* OFFICIAL *
- Mar 15, 2013
During the Battle of Gettysburg, Tomlinson Fort Newell was 1st Lieutenant of Company G, 45th Georgia (Ed Thomas' brigade.) He was badly wounded by shrapnel in the foot, which resulted in amputation. After the Confederates retreated, Lieut. Newell was captured and spent time at Camp Letterman. He was imprisoned at Fort Delaware and paroled on September 28, 1864, three months after his promotion to captain. He matriculated at Oglethorpe University in 1855, but graduated from Franklin College (now the University of Georgia) in 1861 with a law degree. He became mayor of Milledgeville after the war and died on August 7, 1912. [Thanks to @Tom Elmore for this brief biography.]
About a year before his death, T F Newell traveled to Gettysburg with his son, Captain Isaac Newell, who was then a tactical officer at West Point accompanying the graduating class on a trip to the battlefield. It was T F Newell's first return to Gettysburg since he was removed as a wounded prisoner, nearly forty-eight years earlier.
I cannot tell my feelings as I stood once more upon the hills of Gettysburg. I went at once to the high school hospital, where I was a patient after falling into the hands of the Federals. I could not sleep for the memories that came thronging through my mind as I thought of my old comrades and members of my company who had fallen there...
In the evening, Major Richardson, one of the commissioners, a federal soldier who was also wounded at Gettysburg, called on me, and insisted that I should go with him to the rooms of the commissioners. Here I met General Lomax, who was a federal soldier, and Captain Pope, the engineer in charge of the battlefield. He showed me the topographical maps of the government.
Monday morning at six o'clock a special train with [his son] Isaac [Newell], Colonel Febegen and eight officers, with the first class from West Point arrived. Eighty six cadets made up the class. After breakfast, we got vehicles and took up the problem of the first day's battle.
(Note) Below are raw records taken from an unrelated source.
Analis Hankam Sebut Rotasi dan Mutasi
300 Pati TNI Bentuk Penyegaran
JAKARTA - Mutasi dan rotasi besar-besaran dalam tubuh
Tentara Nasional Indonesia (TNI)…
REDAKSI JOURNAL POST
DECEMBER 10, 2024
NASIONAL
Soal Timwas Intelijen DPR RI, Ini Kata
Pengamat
I was treated with great consideration by both the commissioners and the West Point officers.....On Thursday, we did the second and third day's battles. I found the exact spot where I was wounded. I went to 'Devil's Den' at the foot of 'Little Round Top,' which Benning's brigade and Tige Anderson's brigade captured and held until General Lee withdrew his army from the field. My brother, Joe, was in Benning's brigade and Judge Hillyer, I believe, was in Tige Anderson's brigade.
As I stood at the foot of 'Little Round Top' and saw how far our forces had driven the federals, how far they had penetrated their lines, over what ground they had to fight, my old heart glowed with secret pride and I felt that we had nothing to be ashamed of, so far as the record of the Battle of Gettysburg is concerned. [Union Recorder. (Milledgeville, Ga.), May 23, 1911, page 4.]